• _TASK GOAL_: The expected output is each line in the data below that includes the string "matches".
====== MATERIAL TO PROCESS
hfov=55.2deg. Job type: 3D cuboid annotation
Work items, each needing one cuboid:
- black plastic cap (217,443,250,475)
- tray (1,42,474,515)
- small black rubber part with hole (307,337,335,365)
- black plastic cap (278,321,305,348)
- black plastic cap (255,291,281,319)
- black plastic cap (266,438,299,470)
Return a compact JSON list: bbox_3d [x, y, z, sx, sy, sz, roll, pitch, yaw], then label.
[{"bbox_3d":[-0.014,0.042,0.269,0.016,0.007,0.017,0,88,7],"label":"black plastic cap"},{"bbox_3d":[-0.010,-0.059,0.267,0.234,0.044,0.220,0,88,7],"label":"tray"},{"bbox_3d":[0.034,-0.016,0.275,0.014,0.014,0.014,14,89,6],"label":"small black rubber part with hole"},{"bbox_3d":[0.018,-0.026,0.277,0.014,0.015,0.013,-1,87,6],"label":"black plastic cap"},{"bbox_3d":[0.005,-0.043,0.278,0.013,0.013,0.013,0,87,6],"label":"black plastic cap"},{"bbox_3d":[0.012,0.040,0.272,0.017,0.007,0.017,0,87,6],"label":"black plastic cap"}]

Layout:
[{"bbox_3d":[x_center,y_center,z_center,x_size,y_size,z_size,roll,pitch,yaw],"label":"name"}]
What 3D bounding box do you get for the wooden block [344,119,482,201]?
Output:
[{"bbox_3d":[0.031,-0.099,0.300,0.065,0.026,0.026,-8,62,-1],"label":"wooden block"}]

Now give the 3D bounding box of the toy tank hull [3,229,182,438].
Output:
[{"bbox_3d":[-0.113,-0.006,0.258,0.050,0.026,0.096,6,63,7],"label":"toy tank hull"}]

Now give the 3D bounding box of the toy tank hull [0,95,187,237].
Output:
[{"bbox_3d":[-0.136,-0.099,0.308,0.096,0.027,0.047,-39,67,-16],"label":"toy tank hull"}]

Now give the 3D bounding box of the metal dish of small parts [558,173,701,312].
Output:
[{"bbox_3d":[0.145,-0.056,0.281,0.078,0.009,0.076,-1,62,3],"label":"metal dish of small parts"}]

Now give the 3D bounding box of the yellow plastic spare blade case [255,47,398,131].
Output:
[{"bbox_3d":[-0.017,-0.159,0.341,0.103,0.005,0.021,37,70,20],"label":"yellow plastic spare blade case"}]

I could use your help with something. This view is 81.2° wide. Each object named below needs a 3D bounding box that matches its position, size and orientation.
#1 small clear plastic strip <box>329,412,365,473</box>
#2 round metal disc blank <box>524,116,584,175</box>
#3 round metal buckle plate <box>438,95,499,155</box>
============
====== MATERIAL TO PROCESS
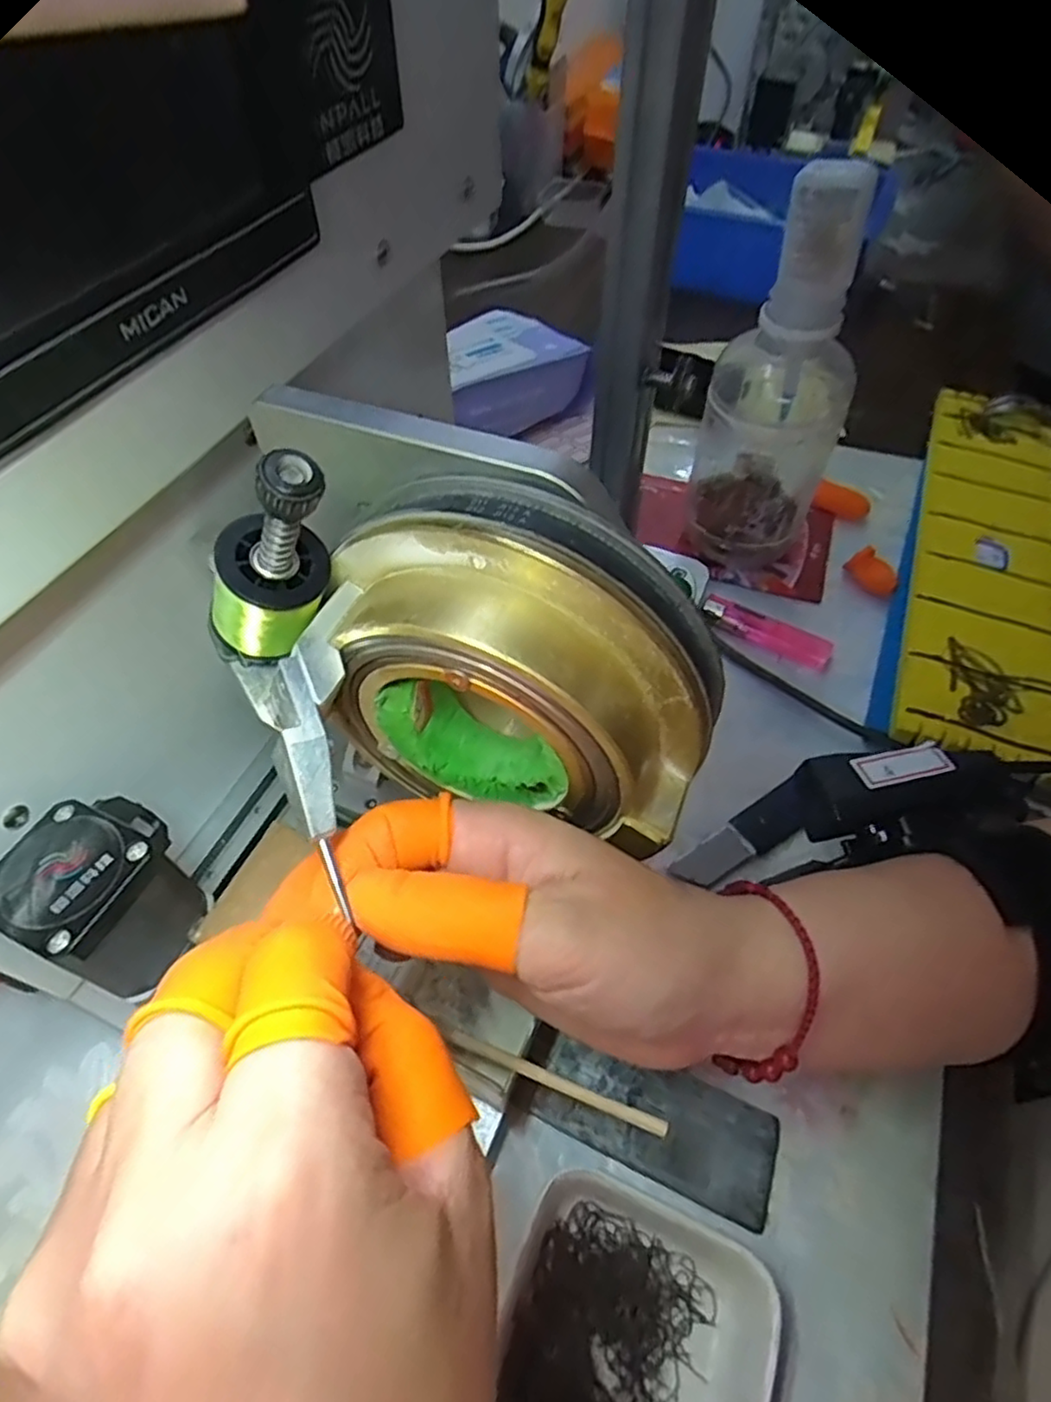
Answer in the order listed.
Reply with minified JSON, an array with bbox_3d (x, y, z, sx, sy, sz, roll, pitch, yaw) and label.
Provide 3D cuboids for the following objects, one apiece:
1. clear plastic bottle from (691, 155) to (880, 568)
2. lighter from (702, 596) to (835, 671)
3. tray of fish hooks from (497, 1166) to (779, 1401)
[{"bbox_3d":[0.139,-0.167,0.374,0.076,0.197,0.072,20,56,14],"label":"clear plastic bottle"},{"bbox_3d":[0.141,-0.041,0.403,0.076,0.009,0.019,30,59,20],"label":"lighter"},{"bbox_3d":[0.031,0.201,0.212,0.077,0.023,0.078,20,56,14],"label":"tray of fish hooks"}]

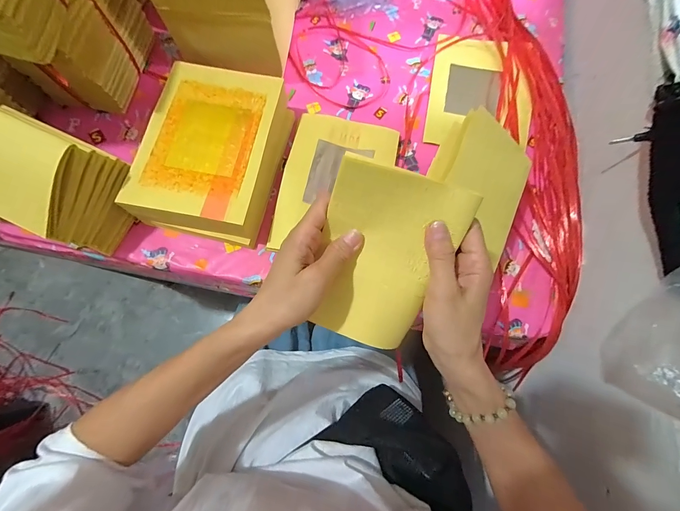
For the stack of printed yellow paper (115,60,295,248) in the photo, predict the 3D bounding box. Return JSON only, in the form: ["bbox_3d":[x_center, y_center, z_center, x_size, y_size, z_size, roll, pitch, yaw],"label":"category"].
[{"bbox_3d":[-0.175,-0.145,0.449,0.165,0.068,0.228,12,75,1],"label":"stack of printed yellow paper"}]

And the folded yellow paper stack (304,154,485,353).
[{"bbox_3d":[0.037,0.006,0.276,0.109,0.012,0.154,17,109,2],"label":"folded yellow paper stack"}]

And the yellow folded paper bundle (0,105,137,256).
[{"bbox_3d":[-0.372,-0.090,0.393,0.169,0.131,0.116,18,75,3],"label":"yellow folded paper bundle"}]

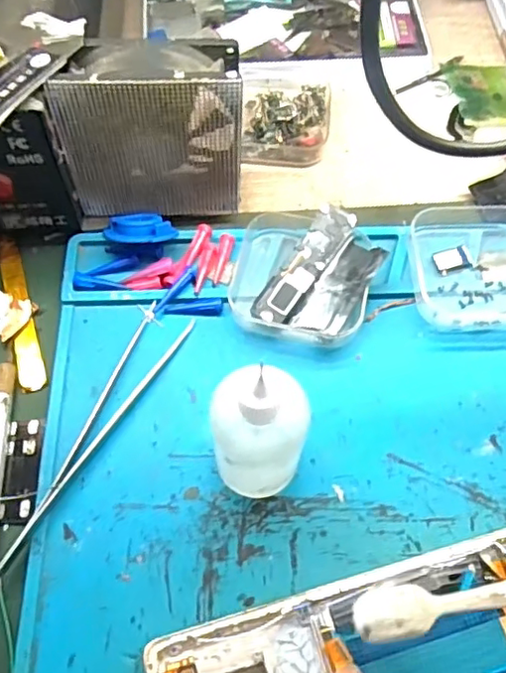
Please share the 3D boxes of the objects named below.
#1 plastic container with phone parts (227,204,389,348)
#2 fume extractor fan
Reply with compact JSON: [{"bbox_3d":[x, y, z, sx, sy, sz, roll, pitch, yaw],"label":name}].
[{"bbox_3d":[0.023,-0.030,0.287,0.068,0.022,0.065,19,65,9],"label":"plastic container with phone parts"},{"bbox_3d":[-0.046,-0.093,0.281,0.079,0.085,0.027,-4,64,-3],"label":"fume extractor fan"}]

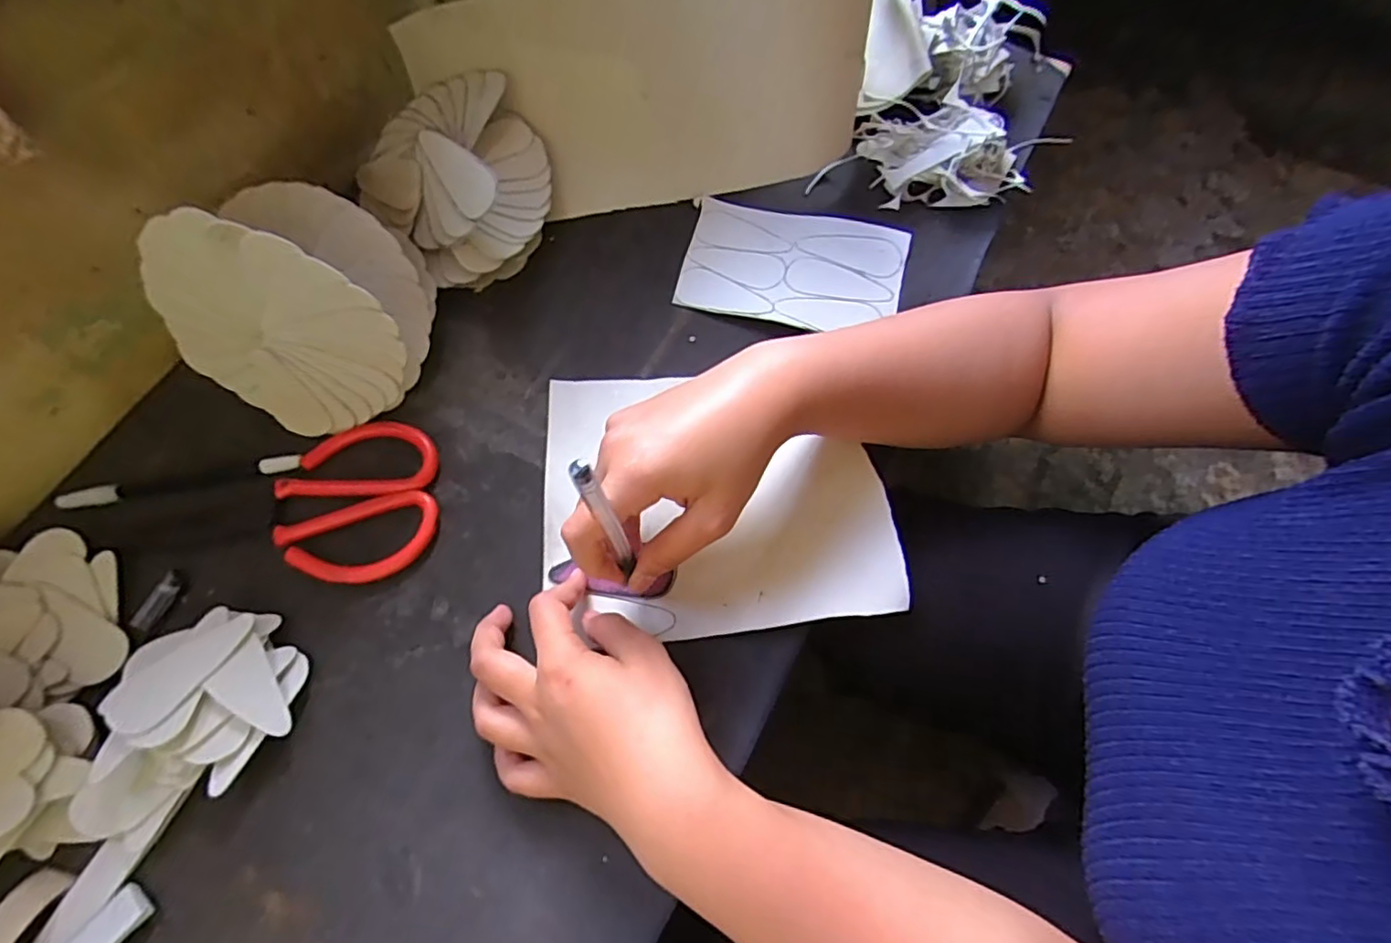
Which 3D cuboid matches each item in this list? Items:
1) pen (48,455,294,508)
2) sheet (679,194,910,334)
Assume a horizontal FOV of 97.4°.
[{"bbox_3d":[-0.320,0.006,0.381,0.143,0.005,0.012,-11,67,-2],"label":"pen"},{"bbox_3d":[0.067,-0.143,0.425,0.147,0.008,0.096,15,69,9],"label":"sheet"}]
============
• _OUTPUT OF THE EXERCISE_:
I could use your help with something. This view is 81.2° wide. Each object named below needs a 3D bounding box that matches its position, size and orientation.
Which 3D cuboid matches each item in this list? Items:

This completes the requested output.